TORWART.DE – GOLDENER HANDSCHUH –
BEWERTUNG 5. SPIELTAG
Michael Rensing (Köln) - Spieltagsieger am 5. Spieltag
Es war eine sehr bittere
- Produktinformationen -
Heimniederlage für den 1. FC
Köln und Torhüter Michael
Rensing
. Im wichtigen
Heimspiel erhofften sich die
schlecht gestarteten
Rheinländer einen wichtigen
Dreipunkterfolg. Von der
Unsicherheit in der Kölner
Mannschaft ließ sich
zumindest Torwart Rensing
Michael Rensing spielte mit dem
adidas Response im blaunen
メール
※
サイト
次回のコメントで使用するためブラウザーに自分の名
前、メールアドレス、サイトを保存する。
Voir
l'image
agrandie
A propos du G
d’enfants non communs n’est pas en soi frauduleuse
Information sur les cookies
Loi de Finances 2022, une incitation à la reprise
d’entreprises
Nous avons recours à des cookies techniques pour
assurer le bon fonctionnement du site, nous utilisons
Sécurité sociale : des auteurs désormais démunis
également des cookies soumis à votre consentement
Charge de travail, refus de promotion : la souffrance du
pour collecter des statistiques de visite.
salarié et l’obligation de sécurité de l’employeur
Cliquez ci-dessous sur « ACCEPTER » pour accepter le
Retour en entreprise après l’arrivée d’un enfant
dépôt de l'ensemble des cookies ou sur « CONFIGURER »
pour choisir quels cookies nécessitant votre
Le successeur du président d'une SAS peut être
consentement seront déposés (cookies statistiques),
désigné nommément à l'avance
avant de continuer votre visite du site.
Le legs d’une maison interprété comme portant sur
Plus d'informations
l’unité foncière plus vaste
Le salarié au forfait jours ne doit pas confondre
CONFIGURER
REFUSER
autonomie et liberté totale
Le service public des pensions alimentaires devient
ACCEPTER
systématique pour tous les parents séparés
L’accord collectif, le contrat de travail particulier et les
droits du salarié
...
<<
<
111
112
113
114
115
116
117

...

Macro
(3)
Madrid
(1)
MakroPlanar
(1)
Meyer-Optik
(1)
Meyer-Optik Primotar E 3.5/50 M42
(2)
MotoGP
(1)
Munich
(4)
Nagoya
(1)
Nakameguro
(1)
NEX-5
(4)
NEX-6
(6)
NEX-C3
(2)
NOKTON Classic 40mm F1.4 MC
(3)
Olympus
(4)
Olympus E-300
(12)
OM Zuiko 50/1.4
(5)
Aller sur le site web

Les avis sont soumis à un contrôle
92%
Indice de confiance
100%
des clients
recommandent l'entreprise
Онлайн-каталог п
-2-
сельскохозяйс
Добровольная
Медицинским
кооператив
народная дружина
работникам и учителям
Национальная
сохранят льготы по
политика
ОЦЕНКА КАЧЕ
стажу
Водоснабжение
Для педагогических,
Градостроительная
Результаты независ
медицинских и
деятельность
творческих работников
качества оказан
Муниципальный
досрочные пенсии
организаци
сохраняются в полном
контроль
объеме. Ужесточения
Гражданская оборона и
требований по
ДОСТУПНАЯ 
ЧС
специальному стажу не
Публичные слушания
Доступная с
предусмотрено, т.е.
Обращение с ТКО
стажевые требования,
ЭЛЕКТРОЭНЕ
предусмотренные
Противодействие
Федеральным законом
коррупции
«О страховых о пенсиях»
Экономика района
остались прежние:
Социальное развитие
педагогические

### Exercise brief
Can you reproduce the items word for word, from the line containing "TORWART.DE – GOLDENER HANDSCHUH –" through the line containing "Nous avons recours"?

### Written solution
TORWART.DE – GOLDENER HANDSCHUH –
BEWERTUNG 5. SPIELTAG
Michael Rensing (Köln) - Spieltagsieger am 5. Spieltag
Es war eine sehr bittere
- Produktinformationen -
Heimniederlage für den 1. FC
Köln und Torhüter Michael
Rensing
. Im wichtigen
Heimspiel erhofften sich die
schlecht gestarteten
Rheinländer einen wichtigen
Dreipunkterfolg. Von der
Unsicherheit in der Kölner
Mannschaft ließ sich
zumindest Torwart Rensing
Michael Rensing spielte mit dem
adidas Response im blaunen
メール
※
サイト
次回のコメントで使用するためブラウザーに自分の名
前、メールアドレス、サイトを保存する。
Voir
l'image
agrandie
A propos du G
d’enfants non communs n’est pas en soi frauduleuse
Information sur les cookies
Loi de Finances 2022, une incitation à la reprise
d’entreprises
Nous avons recours à des cookies techniques pour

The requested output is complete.